▶ **Work task**: For every line in the records that has the word "Composer", make a copy.

▶ **Data for this task**:
--- START ---

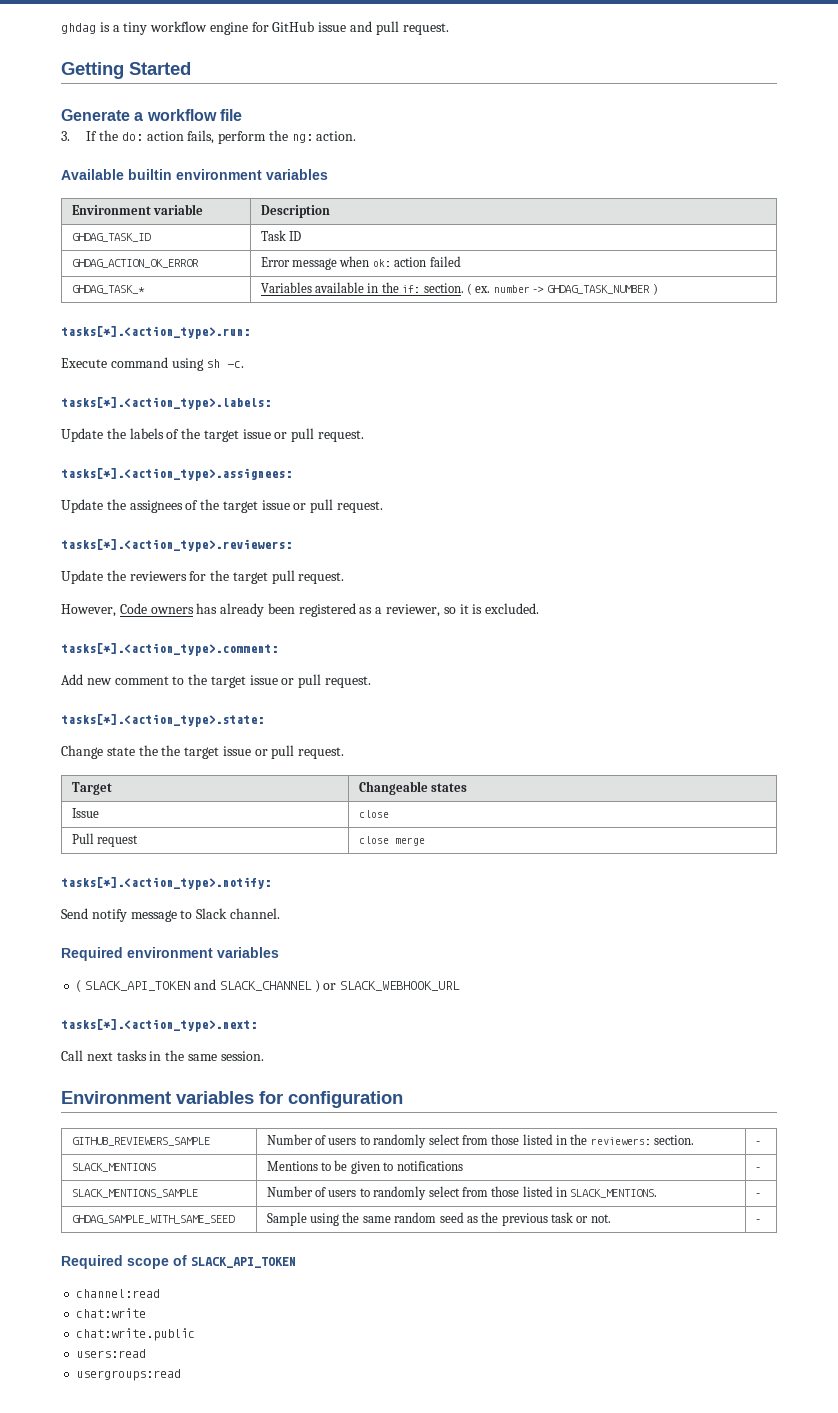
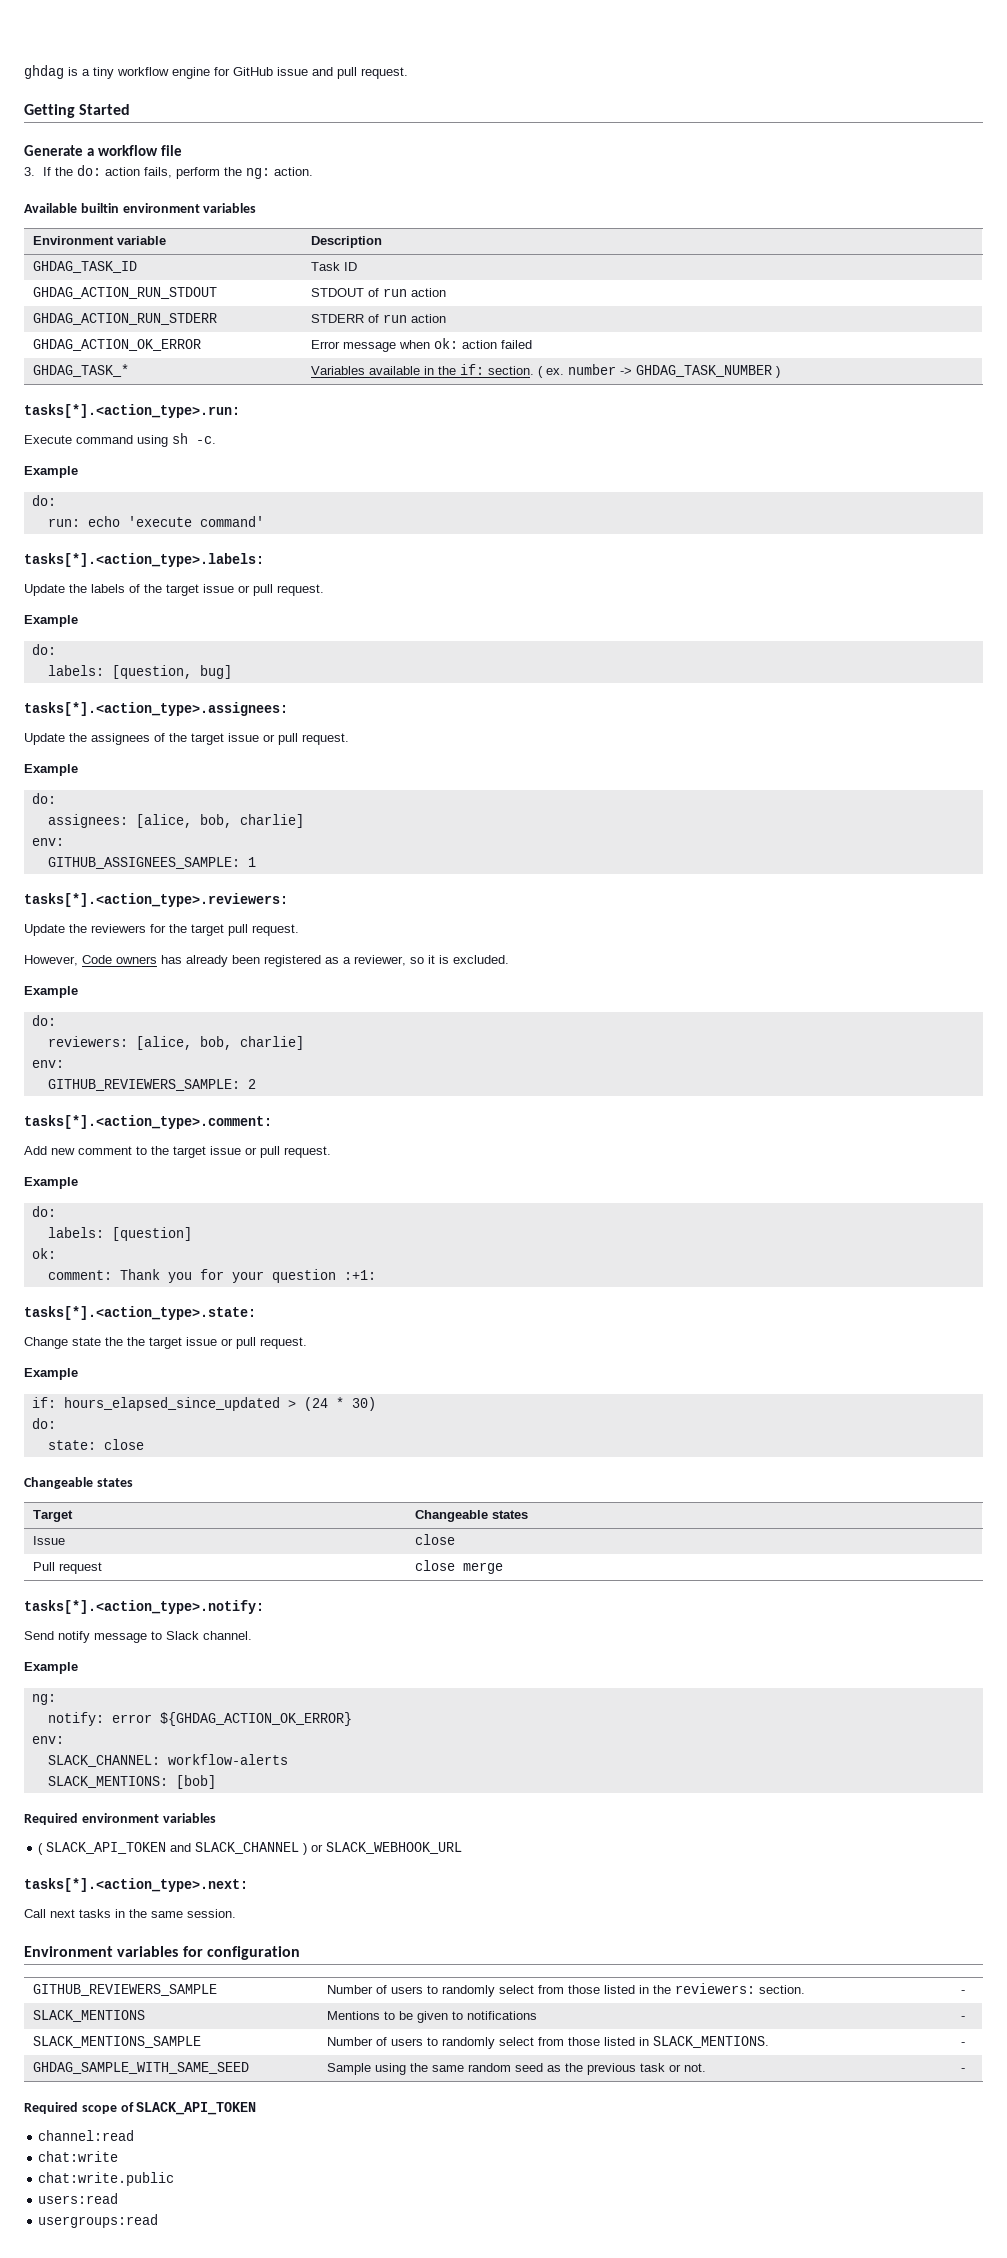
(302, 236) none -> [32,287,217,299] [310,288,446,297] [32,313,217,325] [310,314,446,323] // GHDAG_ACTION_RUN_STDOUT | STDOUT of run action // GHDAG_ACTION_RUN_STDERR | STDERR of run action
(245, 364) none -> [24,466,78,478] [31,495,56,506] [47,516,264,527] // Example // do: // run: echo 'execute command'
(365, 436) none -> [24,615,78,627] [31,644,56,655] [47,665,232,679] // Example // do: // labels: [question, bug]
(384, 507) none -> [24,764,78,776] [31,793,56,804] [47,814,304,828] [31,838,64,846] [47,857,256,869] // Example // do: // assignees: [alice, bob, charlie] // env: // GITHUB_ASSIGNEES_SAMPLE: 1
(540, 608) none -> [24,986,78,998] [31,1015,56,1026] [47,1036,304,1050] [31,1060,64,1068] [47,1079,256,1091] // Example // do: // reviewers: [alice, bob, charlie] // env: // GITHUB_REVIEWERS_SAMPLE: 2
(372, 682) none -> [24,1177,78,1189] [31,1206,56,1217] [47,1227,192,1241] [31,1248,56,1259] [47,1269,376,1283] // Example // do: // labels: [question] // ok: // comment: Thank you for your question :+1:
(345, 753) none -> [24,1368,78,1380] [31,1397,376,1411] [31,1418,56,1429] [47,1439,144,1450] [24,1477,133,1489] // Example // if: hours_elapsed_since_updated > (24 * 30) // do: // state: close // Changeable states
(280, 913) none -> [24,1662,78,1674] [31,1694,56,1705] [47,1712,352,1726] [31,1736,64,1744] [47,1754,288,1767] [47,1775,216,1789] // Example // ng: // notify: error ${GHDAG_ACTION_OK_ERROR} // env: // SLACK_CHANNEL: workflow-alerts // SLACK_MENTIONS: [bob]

--- END ---
--- START ---

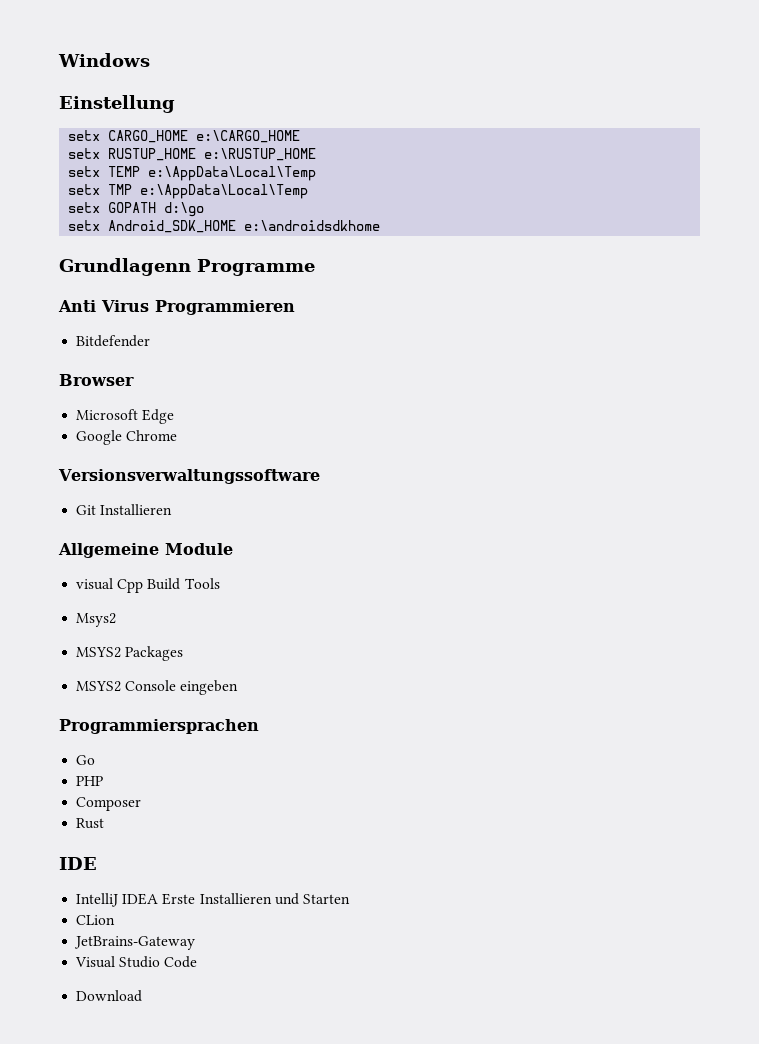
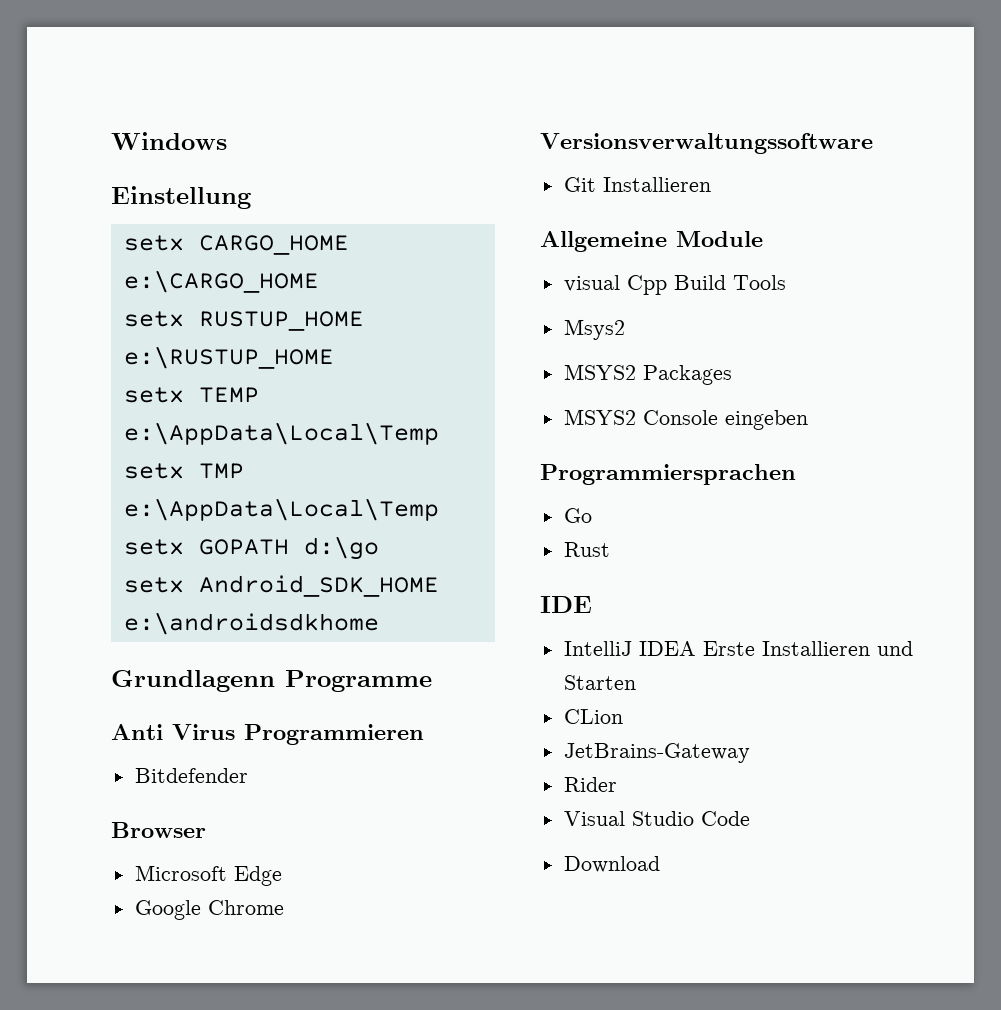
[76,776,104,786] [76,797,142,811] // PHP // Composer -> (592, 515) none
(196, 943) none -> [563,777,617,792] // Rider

--- END ---
--- START ---

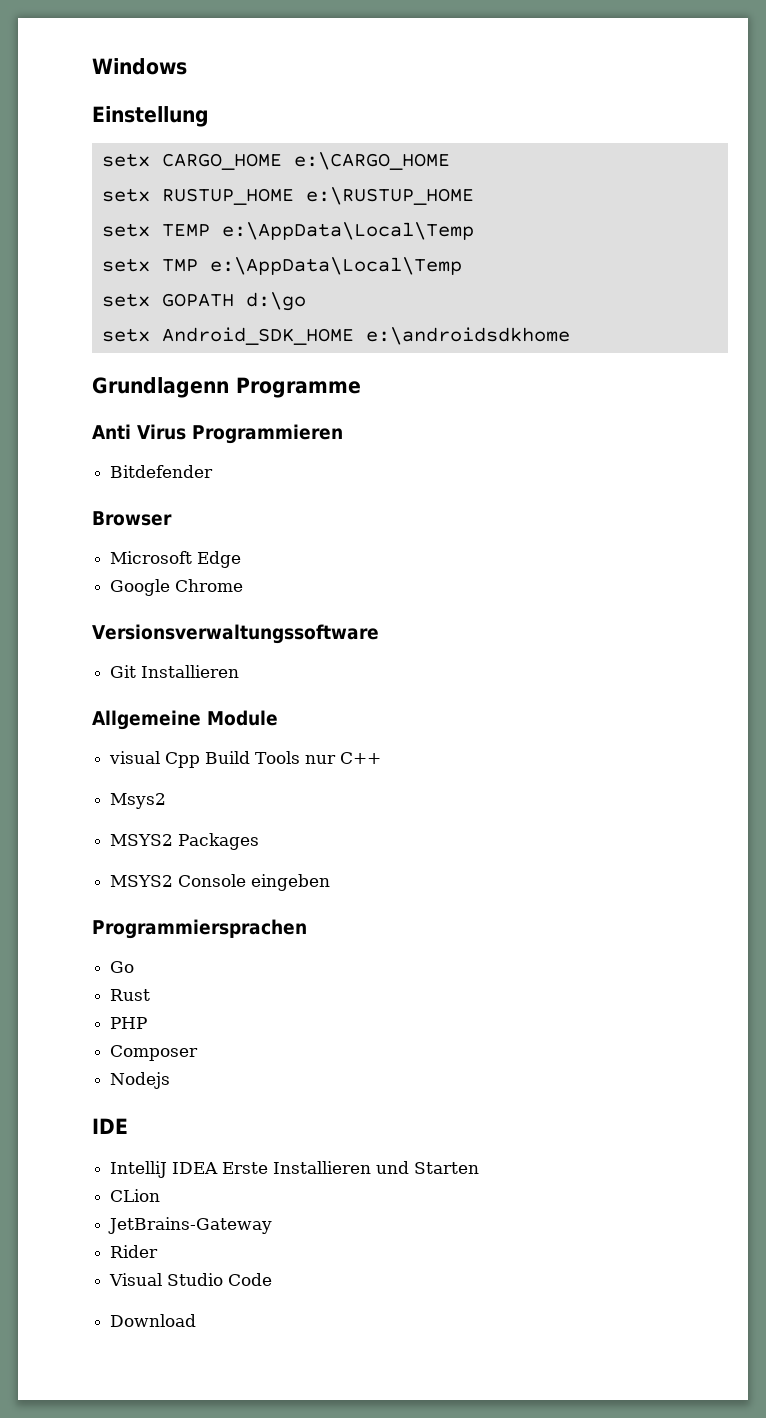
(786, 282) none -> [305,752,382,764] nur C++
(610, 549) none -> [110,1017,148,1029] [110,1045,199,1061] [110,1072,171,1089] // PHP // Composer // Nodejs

--- END ---

▶ **Exercise response**:
[76,776,104,786] [76,797,142,811] // PHP // Composer -> (592, 515) none
(610, 549) none -> [110,1017,148,1029] [110,1045,199,1061] [110,1072,171,1089] // PHP // Composer // Nodejs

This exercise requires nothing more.